What you need to do: Exactly the lines below, starting with the one containing "50% korting" and going on through the one containing "objavljeno. Neki ljudi", must be reproduced, both ends included, and no pictures with them.

Dataset content:
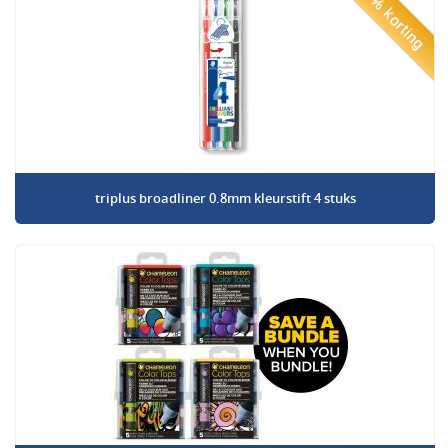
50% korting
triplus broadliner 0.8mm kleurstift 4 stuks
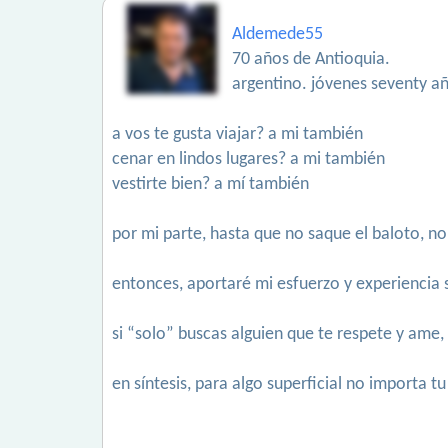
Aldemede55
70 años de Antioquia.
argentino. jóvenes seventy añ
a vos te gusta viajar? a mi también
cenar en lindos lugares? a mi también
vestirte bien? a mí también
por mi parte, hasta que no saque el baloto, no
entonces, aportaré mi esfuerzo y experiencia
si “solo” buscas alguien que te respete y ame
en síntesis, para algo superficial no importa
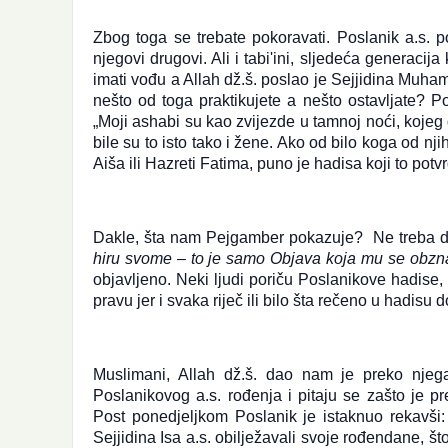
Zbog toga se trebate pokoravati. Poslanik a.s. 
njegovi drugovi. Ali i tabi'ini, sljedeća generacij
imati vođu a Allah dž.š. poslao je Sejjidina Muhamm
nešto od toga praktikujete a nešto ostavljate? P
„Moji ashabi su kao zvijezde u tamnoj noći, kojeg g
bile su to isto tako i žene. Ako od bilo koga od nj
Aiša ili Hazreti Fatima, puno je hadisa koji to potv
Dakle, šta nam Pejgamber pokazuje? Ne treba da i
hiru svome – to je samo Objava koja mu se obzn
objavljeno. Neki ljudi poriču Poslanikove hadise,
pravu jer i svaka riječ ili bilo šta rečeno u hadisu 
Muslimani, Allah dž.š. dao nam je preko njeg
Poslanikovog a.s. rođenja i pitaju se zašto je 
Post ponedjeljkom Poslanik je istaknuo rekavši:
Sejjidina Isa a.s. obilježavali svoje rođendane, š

--

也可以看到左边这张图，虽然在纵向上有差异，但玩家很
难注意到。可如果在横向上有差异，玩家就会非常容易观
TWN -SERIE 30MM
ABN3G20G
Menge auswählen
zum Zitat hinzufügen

---

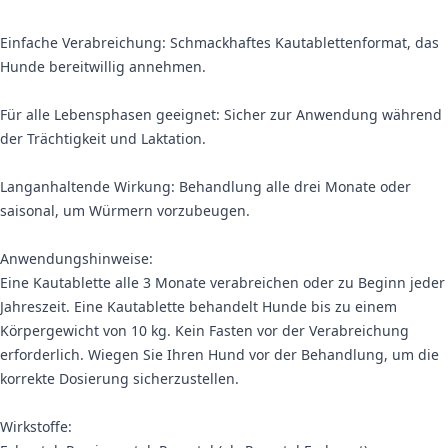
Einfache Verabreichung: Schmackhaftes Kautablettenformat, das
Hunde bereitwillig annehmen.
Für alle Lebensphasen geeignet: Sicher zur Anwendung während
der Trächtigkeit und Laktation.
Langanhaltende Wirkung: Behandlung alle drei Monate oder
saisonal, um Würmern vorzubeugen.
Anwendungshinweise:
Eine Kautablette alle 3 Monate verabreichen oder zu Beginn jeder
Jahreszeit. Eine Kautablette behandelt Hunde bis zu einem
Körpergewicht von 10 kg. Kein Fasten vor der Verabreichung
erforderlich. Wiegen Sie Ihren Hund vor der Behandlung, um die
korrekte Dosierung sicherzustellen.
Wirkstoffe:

Solution to this task:
50% korting
triplus broadliner 0.8mm kleurstift 4 stuks
Aldemede55
70 años de Antioquia.
argentino. jóvenes seventy añ
a vos te gusta viajar? a mi también
cenar en lindos lugares? a mi también
vestirte bien? a mí también
por mi parte, hasta que no saque el baloto, no
entonces, aportaré mi esfuerzo y experiencia
si “solo” buscas alguien que te respete y ame
en síntesis, para algo superficial no importa
Zbog toga se trebate pokoravati. Poslanik a.s. 
njegovi drugovi. Ali i tabi'ini, sljedeća generacij
imati vođu a Allah dž.š. poslao je Sejjidina Muhamm
nešto od toga praktikujete a nešto ostavljate? P
„Moji ashabi su kao zvijezde u tamnoj noći, kojeg g
bile su to isto tako i žene. Ako od bilo koga od nj
Aiša ili Hazreti Fatima, puno je hadisa koji to potv
Dakle, šta nam Pejgamber pokazuje? Ne treba da i
hiru svome – to je samo Objava koja mu se obzn
objavljeno. Neki ljudi poriču Poslanikove hadise,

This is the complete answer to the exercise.